══ Source information
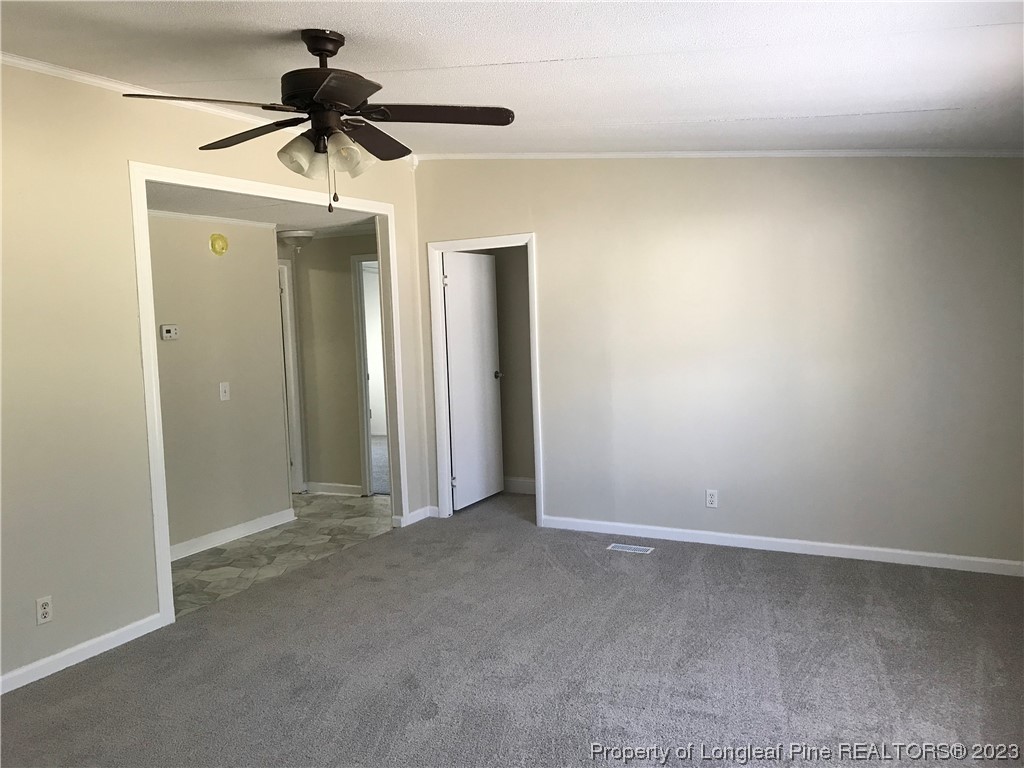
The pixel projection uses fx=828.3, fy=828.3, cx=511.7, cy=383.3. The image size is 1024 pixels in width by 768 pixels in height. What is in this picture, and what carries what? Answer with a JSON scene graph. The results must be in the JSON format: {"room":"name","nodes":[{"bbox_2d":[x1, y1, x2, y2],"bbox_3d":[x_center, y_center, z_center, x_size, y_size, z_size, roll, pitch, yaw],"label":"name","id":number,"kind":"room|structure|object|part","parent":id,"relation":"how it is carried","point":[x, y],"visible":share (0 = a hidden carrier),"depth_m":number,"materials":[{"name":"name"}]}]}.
{"room":"living room","nodes":[
{"label":"living room","id":0,"kind":"room"},
{"bbox_2d":[0,60,426,690],"bbox_3d":[-1.958,-0.100,3.793,0.126,2.683,5.598,1,5,28],"label":"left wall","id":1,"kind":"structure","parent":0,"point":[134,356],"depth_m":3.72,"materials":[{"name":"beige paint"}]},
{"bbox_2d":[35,595,52,624],"bbox_3d":[-2.007,0.973,3.555,0.009,0.114,0.071,1,5,28],"label":"wall outlet","id":2,"kind":"object","parent":1,"relation":"attached to","point":[45,609],"visible":0.99,"depth_m":3.55,"materials":[{"name":"white plastic"}]},
{"bbox_2d":[0,613,165,694],"bbox_3d":[-2.421,1.293,2.785,0.014,0.081,2.931,1,5,28],"label":"baseboard","id":3,"kind":"structure","parent":1,"relation":"attached to","point":[49,672],"depth_m":3.68,"materials":[{"name":"white paint"}]},
{"bbox_2d":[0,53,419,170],"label":"crown molding","id":4,"kind":"structure","parent":1,"relation":"attached to","point":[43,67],"depth_m":3.88,"materials":[{"name":"white paint"}]},
{"bbox_2d":[131,159,403,625],"bbox_3d":[-1.318,-0.019,4.997,0.170,2.300,2.090,1,5,28],"label":"opening frame","id":5,"kind":"structure","parent":1,"relation":"attached to","point":[145,371],"depth_m":4.38,"materials":[{"name":"white paint"}]},
{"bbox_2d":[404,506,437,525],"bbox_3d":[-0.679,0.965,6.068,0.018,0.087,0.379,1,5,28],"label":"baseboard","id":6,"kind":"structure","parent":1,"relation":"attached to","point":[416,519],"depth_m":6.05,"materials":[{"name":"white paint"}]},
{"bbox_2d":[146,211,291,555],"bbox_3d":[-2.290,0.007,5.191,0.121,2.261,2.347,1,5,28],"label":"hallway wall","id":7,"kind":"structure","parent":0,"point":[234,409],"depth_m":5.59,"materials":[{"name":"paint"}]},
{"bbox_2d":[159,324,178,340],"bbox_3d":[-2.128,-0.319,5.146,0.030,0.091,0.121,1,5,28],"label":"thermostat","id":8,"kind":"object","parent":7,"relation":"attached to","point":[170,334],"visible":0.98,"depth_m":5.13,"materials":[{"name":"white plastic"}]},
{"bbox_2d":[149,209,273,228],"bbox_3d":[-2.205,-1.047,5.096,0.101,0.045,1.844,1,5,28],"label":"crown molding","id":9,"kind":"structure","parent":7,"relation":"attached to","point":[227,220],"depth_m":5.49,"materials":[{"name":"white paint"}]},
{"bbox_2d":[209,233,228,254],"bbox_3d":[-1.953,-0.932,5.544,0.057,0.135,0.132,1,5,28],"label":"smoke detector","id":10,"kind":"object","parent":7,"relation":"attached to","point":[223,248],"visible":0.98,"depth_m":5.52,"materials":[{"name":"yellow"}]},
{"bbox_2d":[219,382,230,401],"bbox_3d":[-1.928,0.050,5.556,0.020,0.116,0.073,1,5,28],"label":"light switch","id":11,"kind":"object","parent":7,"relation":"attached to","point":[223,394],"visible":0.97,"depth_m":5.55,"materials":[{"name":"white plastic"}]},
{"bbox_2d":[167,508,296,560],"bbox_3d":[-2.120,1.067,5.363,0.017,0.090,2.033,1,5,28],"label":"baseboard","id":12,"kind":"structure","parent":7,"relation":"attached to","point":[272,517],"depth_m":5.69,"materials":[{"name":"white paint"}]},
{"bbox_2d":[147,182,377,234],"bbox_3d":[-1.757,-1.166,5.437,1.796,0.111,2.858,1,5,28],"label":"hallway ceiling","id":13,"kind":"structure","parent":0,"point":[251,214],"depth_m":5.37,"materials":[{"name":"white paint"}]},
{"bbox_2d":[279,230,315,251],"bbox_3d":[-1.670,-1.112,6.470,0.291,0.145,0.288,1,5,28],"label":"ceiling light","id":14,"kind":"object","parent":13,"relation":"attached to","point":[302,235],"visible":0.97,"depth_m":6.38,"materials":[{"name":"white"}]},
{"bbox_2d":[171,492,392,618],"bbox_3d":[-1.992,1.123,5.838,2.012,0.098,3.355,1,5,28],"label":"tile floor","id":15,"kind":"structure","parent":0,"point":[219,551],"depth_m":5.52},
{"bbox_2d":[280,229,378,495],"bbox_3d":[-1.548,-0.196,7.078,2.344,2.309,0.123,1,5,28],"label":"hallway wall","id":16,"kind":"structure","parent":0,"point":[348,285],"depth_m":7.01,"materials":[{"name":"beige paint"}]},
{"bbox_2d":[277,260,304,494],"bbox_3d":[-2.138,-0.009,6.822,0.310,1.994,0.758,1,5,28],"label":"hallway door frame","id":17,"kind":"structure","parent":16,"relation":"attached to","point":[287,300],"depth_m":7.02,"materials":[{"name":"white paint"}]},
{"bbox_2d":[306,482,362,496],"bbox_3d":[-1.523,0.900,7.100,0.603,0.093,0.016,1,5,28],"label":"baseboard","id":18,"kind":"structure","parent":16,"relation":"attached to","point":[316,487],"depth_m":7.09,"materials":[{"name":"white paint"}]},
{"bbox_2d":[351,254,385,495],"bbox_3d":[-0.908,-0.048,6.848,0.848,2.005,0.146,1,5,28],"label":"hallway door frame","id":19,"kind":"structure","parent":16,"relation":"attached to","point":[363,347],"depth_m":6.95,"materials":[{"name":"white paint"}]},
{"bbox_2d":[0,0,1022,155],"bbox_3d":[-0.095,-1.273,2.542,5.008,0.124,5.990,1,5,28],"label":"ceiling","id":20,"kind":"structure","parent":0,"point":[556,50],"depth_m":3.24,"materials":[{"name":"white paint"}]},
{"bbox_2d":[126,28,513,213],"bbox_3d":[-0.642,-0.955,3.061,1.259,0.668,1.251,-6,6,-39],"label":"ceiling fan","id":21,"kind":"object","parent":20,"relation":"hanging from","point":[310,50],"visible":0.99,"depth_m":2.98,"materials":[{"name":"metal"}]},
{"bbox_3d":[-0.988,-0.906,2.690,0.388,0.044,0.456,1,5,28],"label":"blade","id":22,"kind":"part","parent":21,"relation":"part of","materials":[{"name":"brown wood"}]},
{"bbox_3d":[-0.980,-0.935,3.120,0.532,0.050,0.284,1,5,28],"label":"blade","id":23,"kind":"part","parent":21,"relation":"part of","materials":[{"name":"brown wood"}]},
{"bbox_3d":[-0.763,-0.825,2.983,0.125,0.130,0.131,1,5,28],"label":"shade","id":24,"kind":"part","parent":21,"relation":"part of","materials":[{"name":"glass"}]},
{"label":"shade","id":25,"kind":"part","parent":21,"relation":"part of","materials":[{"name":"glass"}]},
{"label":"downrod","id":26,"kind":"part","parent":21,"relation":"part of","materials":[{"name":"metal"}]},
{"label":"shades","id":27,"kind":"part","parent":21,"relation":"part of","materials":[{"name":"glass"}]},
{"bbox_3d":[-0.649,-1.025,2.990,0.354,0.121,0.365,1,5,28],"label":"motor housing","id":28,"kind":"part","parent":21,"relation":"part of","materials":[{"name":"brown metal"}]},
{"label":"blade","id":29,"kind":"part","parent":21,"relation":"part of","materials":[{"name":"brown wood"}]},
{"bbox_3d":[-0.599,-0.825,2.981,0.133,0.128,0.137,1,5,28],"label":"shade","id":30,"kind":"part","parent":21,"relation":"part of","materials":[{"name":"glass"}]},
{"bbox_3d":[-0.561,-0.971,3.307,0.291,0.054,0.525,1,5,28],"label":"blade","id":31,"kind":"part","parent":21,"relation":"part of","materials":[{"name":"brown wood"}]},
{"bbox_3d":[-0.278,-0.955,2.950,0.464,0.040,0.364,1,5,28],"label":"blade","id":32,"kind":"part","parent":21,"relation":"part of","materials":[{"name":"brown wood"}]},
{"bbox_2d":[0,490,1023,767],"bbox_3d":[0.126,1.266,3.157,5.023,0.099,6.982,1,5,28],"label":"carpet floor","id":33,"kind":"structure","parent":0,"point":[111,667],"depth_m":3.50,"materials":[{"name":"grey carpet"}]},
{"bbox_2d":[606,542,653,554],"bbox_3d":[0.742,1.035,5.198,0.303,0.008,0.118,1,5,28],"label":"floor vent","id":34,"kind":"object","parent":33,"relation":"in","point":[615,545],"visible":0.97,"depth_m":5.19,"materials":[{"name":"white metal"}]},
{"bbox_2d":[493,248,533,490],"bbox_3d":[0.195,-0.271,6.855,1.505,2.381,0.142,1,5,28],"label":"closet wall","id":35,"kind":"structure","parent":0,"point":[518,261],"depth_m":6.95,"materials":[{"name":"beige paint"}]},
{"bbox_2d":[503,476,535,494],"bbox_3d":[0.134,0.858,6.839,1.036,0.105,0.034,1,5,28],"label":"baseboard","id":36,"kind":"structure","parent":35,"relation":"attached to","point":[531,485],"depth_m":6.93,"materials":[{"name":"white paint"}]},
{"bbox_2d":[408,155,1023,569],"bbox_3d":[1.246,-0.326,5.179,4.364,2.692,0.122,1,5,28],"label":"back wall","id":37,"kind":"structure","parent":0,"point":[545,246],"depth_m":4.94,"materials":[{"name":"paint"}]},
{"bbox_2d":[428,232,541,526],"bbox_3d":[-0.162,-0.026,5.987,0.852,2.051,0.151,1,5,28],"label":"door frame","id":38,"kind":"structure","parent":37,"relation":"attached to","point":[446,433],"depth_m":6.02,"materials":[{"name":"white paint"}]},
{"bbox_2d":[443,250,503,510],"bbox_3d":[-0.299,-0.032,6.523,0.157,1.953,0.713,1,5,28],"label":"closet door","id":39,"kind":"structure","parent":38,"relation":"attached to","point":[458,427],"depth_m":6.48,"materials":[{"name":"white paint"}]},
{"bbox_2d":[705,489,718,508],"bbox_3d":[1.245,0.718,5.171,0.071,0.115,0.008,1,5,28],"label":"wall outlet","id":40,"kind":"object","parent":37,"relation":"attached to","point":[709,498],"visible":0.99,"depth_m":5.17,"materials":[{"name":"white plastic"}]},
{"bbox_2d":[411,149,1022,160],"bbox_3d":[1.274,-1.404,4.988,3.947,0.112,0.061,1,5,28],"label":"crown molding","id":41,"kind":"structure","parent":37,"relation":"attached to","point":[719,153],"depth_m":4.95,"materials":[{"name":"white paint"}]},
{"bbox_2d":[538,515,1023,575],"bbox_3d":[1.668,0.980,5.003,3.311,0.082,0.014,1,5,28],"label":"baseboard","id":42,"kind":"structure","parent":37,"relation":"attached to","point":[679,530],"depth_m":4.96,"materials":[{"name":"white paint"}]}
]}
════
Say how many lines of the material contain the word "living". Add nothing to the number.

■ Output for this exercise: 2